Governor Asks Mo. Workers’ Comp Director to Resign

June 11, 2007

The director of the Missouri state Workers’ Compensation Division said Friday that she was forced to resign, though she believes she had “done a terrific job.”

Pat Secrest submitted her resignation on Thursday June 7, a spokeswoman for the Department of Labor and Industrial Relations said. Secrest personally delivered the letter Friday to the governor’s office.

But “it was not my idea” to leave, Secrest told The Associated Press on Friday, June 8.

Secrest, 52, of suburban St. Louis, declined to elaborate on her departure.

“I’m leaving simply because you serve at the pleasure of the governor; I’m just leaving,” she said.

Gov. Matt Blunt named Secrest as director in January 2005.

A source in the Blunt administration with knowledge of the situation, who asked not to be identified, said Secrest’s departure was related in part to the fact that she spent significant time away from the office and had difficulty managing the division.

Department spokeswoman Tammy Cavender declined to give a reason for Secrest’s departure. Cavender provided only a short statement from department Director Rod Chapel: ‘
“We appreciate her service and will continue to set very high standards for everyone in the department.”

Secrest served from 1991-2003 in the state House, where Blunt said at the time of her appointment that she had “become an authority” on workers’ compensation. Secrest lost the Republican primary for lieutenant governor in August 2004.

Shortly after she became division director, Blunt and the Republican-led Legislature enacted an overhaul of Missouri’s workers’ compensation laws that made it harder to prove injuries are work-related. For example, the law required work to be the “prevailing factor” to be compensated for an injury, instead of the previous standard of a “substantial factor.” Supporters hoped the new restrictions would help lower insurance premiums paid by businesses.

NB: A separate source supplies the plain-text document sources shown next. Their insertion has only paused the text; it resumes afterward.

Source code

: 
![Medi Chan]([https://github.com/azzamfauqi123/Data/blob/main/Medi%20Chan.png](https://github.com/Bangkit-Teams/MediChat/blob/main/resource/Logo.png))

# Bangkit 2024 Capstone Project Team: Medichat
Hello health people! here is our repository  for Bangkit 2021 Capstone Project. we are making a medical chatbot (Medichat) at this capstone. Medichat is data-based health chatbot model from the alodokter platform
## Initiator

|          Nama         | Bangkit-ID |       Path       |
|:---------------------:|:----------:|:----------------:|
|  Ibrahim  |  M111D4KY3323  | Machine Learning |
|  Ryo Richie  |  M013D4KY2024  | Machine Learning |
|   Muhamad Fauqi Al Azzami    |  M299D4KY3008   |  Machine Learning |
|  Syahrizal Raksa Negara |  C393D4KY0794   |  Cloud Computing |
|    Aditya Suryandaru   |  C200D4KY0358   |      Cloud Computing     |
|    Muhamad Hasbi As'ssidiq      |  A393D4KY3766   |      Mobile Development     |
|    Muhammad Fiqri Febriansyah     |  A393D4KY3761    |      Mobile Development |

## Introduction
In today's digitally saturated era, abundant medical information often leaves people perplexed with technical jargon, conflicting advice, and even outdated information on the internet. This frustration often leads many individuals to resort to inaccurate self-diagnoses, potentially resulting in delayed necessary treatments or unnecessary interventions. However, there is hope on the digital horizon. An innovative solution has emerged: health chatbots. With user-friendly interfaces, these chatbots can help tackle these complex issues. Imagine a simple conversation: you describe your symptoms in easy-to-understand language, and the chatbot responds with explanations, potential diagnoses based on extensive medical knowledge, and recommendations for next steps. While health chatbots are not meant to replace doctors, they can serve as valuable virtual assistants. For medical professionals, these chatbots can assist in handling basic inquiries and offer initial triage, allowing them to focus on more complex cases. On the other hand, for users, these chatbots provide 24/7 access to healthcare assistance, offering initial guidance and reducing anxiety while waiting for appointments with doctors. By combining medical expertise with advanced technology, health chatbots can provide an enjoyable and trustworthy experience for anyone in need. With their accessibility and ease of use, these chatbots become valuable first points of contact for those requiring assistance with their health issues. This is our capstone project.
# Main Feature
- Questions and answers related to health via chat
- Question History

More recently, Blunt asked the Division of Workers’ Compensation to conduct its own review of a state fund that pays disabled workers who suffer further on-the-job injuries. The Republican governor cited his displeasure with the conclusions of a report by Democratic State Auditor Susan Montee, who said the fund would run out of money during 2008.

Montee asserted the 2005 law, which capped employer contributions to the fund, was partly to blame for the cash shortage. But Blunt directed the division to determine why payouts from the fund have increased in recent years, from $29 million in 2000 to $64 million in 2006.

Another big issue for the Workers’ Compensation Division was a decision in January by the state Supreme Court that dependents are entitled to receive the payments due a deceased worker who had been “permanently and totally disabled.” That reversed the long-held assumption that workers’ compensation payments end when an injured employee dies of an unrelated cause.

Blunt’s administration supported legislation that would have effectively reversed that decision. The bill passed the Senate but failed to come to a vote in the House.

Secrest said her displacement as director came as a surprise.

“I thought I was doing a terrific job, and I enjoyed it very much and I thought we were having lots of success,” she said.

Her departure also surprised some who had worked closely with her.

Gary Marble, president of Associated Industries of Missouri, said he had met with Secrest late Thursday morning to discuss the Second Injury Fund and had no indication her job was about to end. Marble is a former Republican lawmaker from Neosho who served with Secrest in the House and considers her a friend.

“I’m as shocked as anyone else,” Marble said Friday. “She is the most knowledgeable person in the state of Missouri on workers’ compensation issues. She is the most credible person, the most honest person, the most ethical and trustworthy person I have ever worked with.”

Secrest said her official departure is June 22, though her job effectively ended Thursday night.

By Friday, the department’s Internet site already had Secrest’s name removed as the division director. Lucas Boling, the division’s deputy director, was named acting director.